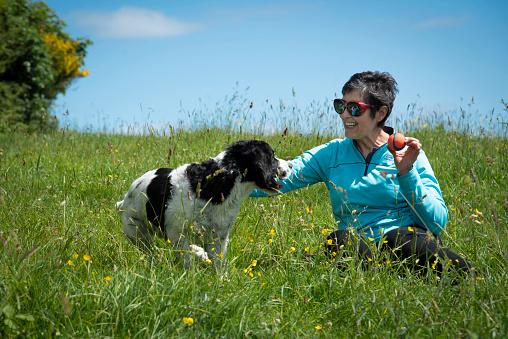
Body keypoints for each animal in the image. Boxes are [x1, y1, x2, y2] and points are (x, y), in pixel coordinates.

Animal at [115, 140, 290, 270]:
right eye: (272, 156)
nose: (290, 166)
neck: (219, 181)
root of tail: (124, 199)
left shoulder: (218, 238)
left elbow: (219, 265)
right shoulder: (178, 234)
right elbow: (187, 261)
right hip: (137, 232)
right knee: (149, 251)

- Required work: Please output all of the entries above exactly, but without any picture.

- Response to the exercise:
Body keypoints for each animal in the image. Boxes are [x1, y1, x2, y2] and points are (x, y), in pixel coordinates.

Animal at [115, 140, 290, 270]:
right eye: (272, 156)
nose: (290, 166)
neck: (219, 181)
root of tail: (124, 199)
left shoulder: (218, 238)
left elbow: (219, 265)
right shoulder: (178, 234)
right elbow: (187, 261)
right hip: (137, 232)
right knee: (149, 251)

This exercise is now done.